Why Many Whites Are Experiencing A New Great Depression

Cape Argus (South Africa), Dec. 9, 2006

If PW Botha had died 10, even five years ago, there wouldn’t have been so many whites praising him as we have seen during the last 10 days. I think these eulogies to a man who did great harm to us all should be seen as part of the great wave of pessimism lately plaguing much of the white community and, to a lesser extent, also other minorities.

People who were once proud and enthusiastic New South Africans now curse the ANC government and privately make racist jokes. Most of those who have enough money or good enough education, talk about joining the more than a million whites already living overseas.

Progressive writers such as André P Brink, Rian Malan and Christopher Hope paint a bleak picture of our future in pieces published overseas, and are suddenly hailed as heroes by the very people who called these writers traitors during the apartheid days.

This new Great Depression is a phenomenon of the last six, nine months or so. It manifests itself in angry and reactionary letters to newspapers, calls to talk radio stations, conversations in pubs and around braai fires and exchanges on internet chat rooms. There are even early signs of a revival of a narrow, old-style Afrikaner nationalism.

Crime is the biggest complaint, and more and more South Africa’s excessive crime rate is understood in racial terms, even as a kind of conspiracy against whites. Yet crime is not worse now than a year or two ago; if anything, there has been a slight improvement.

Affirmative action is another big complaint, yet statistics show very few whites are unemployed and they still dominate most plum jobs outside the civil service. So what triggered the new wave of pessimism?

Perhaps the old fear many whites had of a black government during the apartheid years had not disappeared completely. Events in Zimbabwe, the Congo, Somalia, Sudan, Ivory Coast and Liberia have made sure that suspicions remained alive that Africa was not democracy-friendly. And then a series of events triggered a feeling among a group already feeling alienated and marginalised, that the skies are about to fall in on them.

The Zuma debacle has certainly contributed. Minorities felt that the vicious in-fighting in the ANC was a “black thing”, even a Xhosa/Zulu thing, that they could not understand or influence. Angry crowds threatening a witness and publicly disrespecting the president made them fearful, while Zuma’s own behaviour and statements and the wildly irresponsible utterances of the youth leagues of the ANC and the Communist Party gave them a sense of instability.

Anything that reminds whites of Africa’s “typical” weaknesses pushes a button. An example is the daily reports of corruption among politicians and civil servants and lucrative secret deals by senior ANC leaders. The ANC leadership’s behaviour when former whip Tony Yengeni went to jail (he was accompanied by, among others, the Speaker of Parliament, remember?) didn’t help.

Neither did the evidence and allegations that many ANC figures were beneficiaries of the murdered tycoon Brett Kebble.

The health minister’s continuing weird antics regarding HIV/Aids, and the fact that she is never censured by the president, are another example.

Other examples are exorbitant salaries of city managers, parastatal bosses and other officials and the gross inefficiency of the Department of Home Affairs and certain provincial and local governments.

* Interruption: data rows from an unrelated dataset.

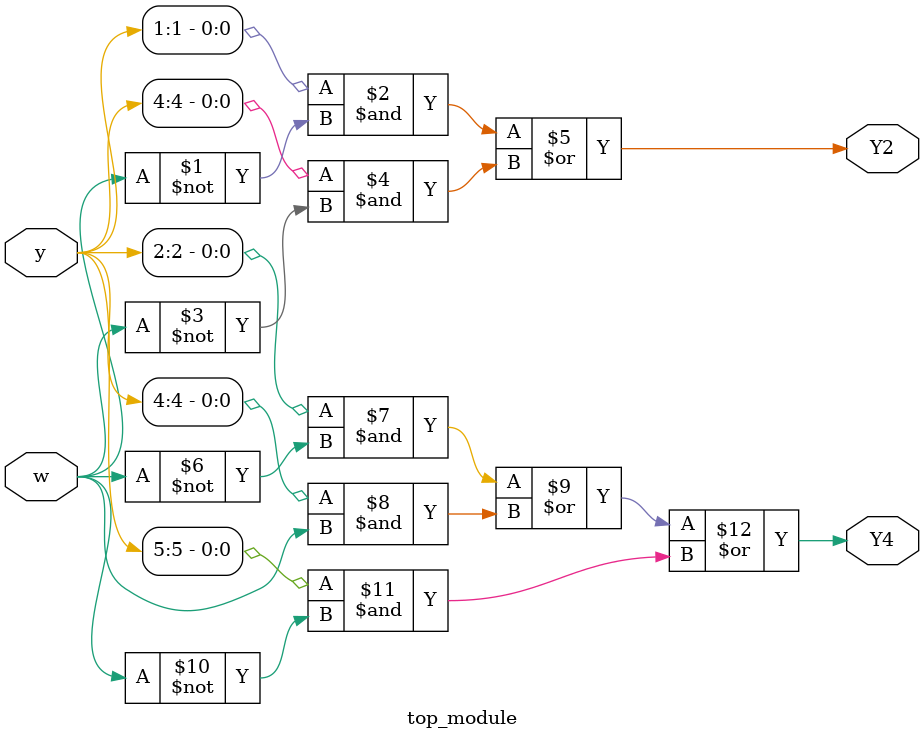
<source format=sv>
module top_module (
    input [6:1] y,
    input w,
    output Y2,
    output Y4
);

// Next state logic for y[2] (state B and D)
assign Y2 = (y[1] & ~w) | (y[4] & ~w);

// Next state logic for y[4] (state C, D, and E)
assign Y4 = (y[2] & ~w) | (y[4] & w) | (y[5] & ~w);

endmodule

</source>
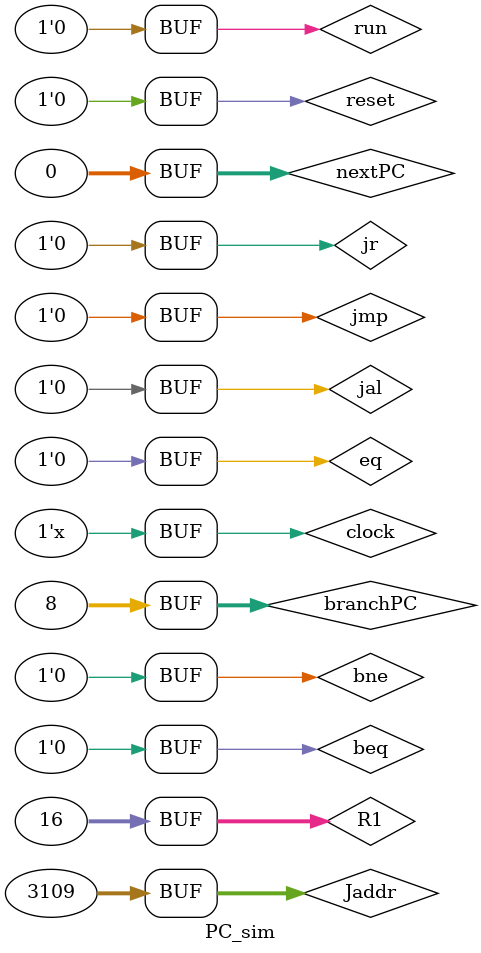
<source format=v>
`timescale 1ns / 1ps


module PC_sim();
    reg[31: 0] branchPC;
    reg[31: 0] Jaddr;
    reg[31: 0] R1;
    reg jal;
    reg eq;
    reg bne;
    reg beq;
    reg jmp;
    reg jr;
    reg reset;				//rst
    reg clock = 0;				//clk
    reg run;
    wire branch;
    
    reg [31: 0] nextPC;
    wire [31: 0] pc;
    wire [15: 0] totalCycle;					//×ÜÖÜÆÚÊý
    wire [15: 0] unconditionalJump;			//ÎÞÌõ¼þ·ÖÖ§
    wire [15: 0] conditionalSuccessfulJump; 	//Ìõ¼þ·ÖÖ§³É¹¦ÊýÄ¿
    Pc testpc(.branchPC(branchPC), .Jaddr(Jaddr), .R1(R1),
            .jal(jal), .eq(eq), .bne(bne),
            .beq(beq), .jmp(jmp), .jr(jr), .reset(reset),
            .clock(clock), .run(run), .unconditionalJump(unconditionalJump),
            .totalCycle(totalCycle), 
            .conditionalSuccessfulJump(conditionalSuccessfulJump),.pc(pc)
        );

    always #5 clock = ~clock;
    initial begin
        reset = 1;
        nextPC = 0;
        R1 = 16;
        branchPC = 8;
        jal = 0;
        eq = 0;
        bne = 0;
        beq = 0;
        jmp = 0;
        jr = 0;
        clock = 0;                //clk
        run = 1;
        Jaddr = 32'h0c25;
        #50 reset = 0;
        #50 jmp = 1;
        #10 jmp = 0;
        
        #50 eq = 1;
        beq = 1;
        #10 eq = 0;
        beq = 0; 
        
        #50 jr = 1;
        #10 jr = 0;
        
        #50 run = 0;
        #50 reset = 1;
        #10 reset = 0;
        
    end

endmodule

</source>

The arrogant and unilateral fashion in which the changing of names and symbols is being pushed through is a serious source of discontent among whites. They remember that former president Nelson Mandela said at the time of his inauguration in 1994 that the domination of one group over another would never be allowed again in South Africa, and they feel the ANC has not remained true to that promise. They feel dominated.

The standard black response that whites should be thankful for the generous deal they got and that they still form the bulk of the upper middle class somehow doesn’t make much of an impression on them.

The Western Cape ANC’s attempt to grab power in the Cape Town City Council sent an alarming signal to whites that the ANC wasn’t a truly democratic organisation and wouldn’t accept defeat if it ever lost an election.

Whites are also nervous about the government’s new attempts at re-racialising South African society. (I had a taste of this last week when I was asked to fill in a form of appointment by a university demanding that I classify myself as “African/Coloured/Indian/White/ International Person (white)/International Person of colour”. Of course, I classified myself as African.)

Former Mpumalanga premier Mathews Phosa was quoted last week as saying a critical test of a democracy is how it is accommodating minorities. Of course he is right. The fact that minorities, especially whites, are materially still better off than most others is not enough of an argument. Many of their problems are ghost pains, but they experience them as real.

But the white minority should also stop knee-jerk reactions to events and examine their prejudices if they want to be happy citizens.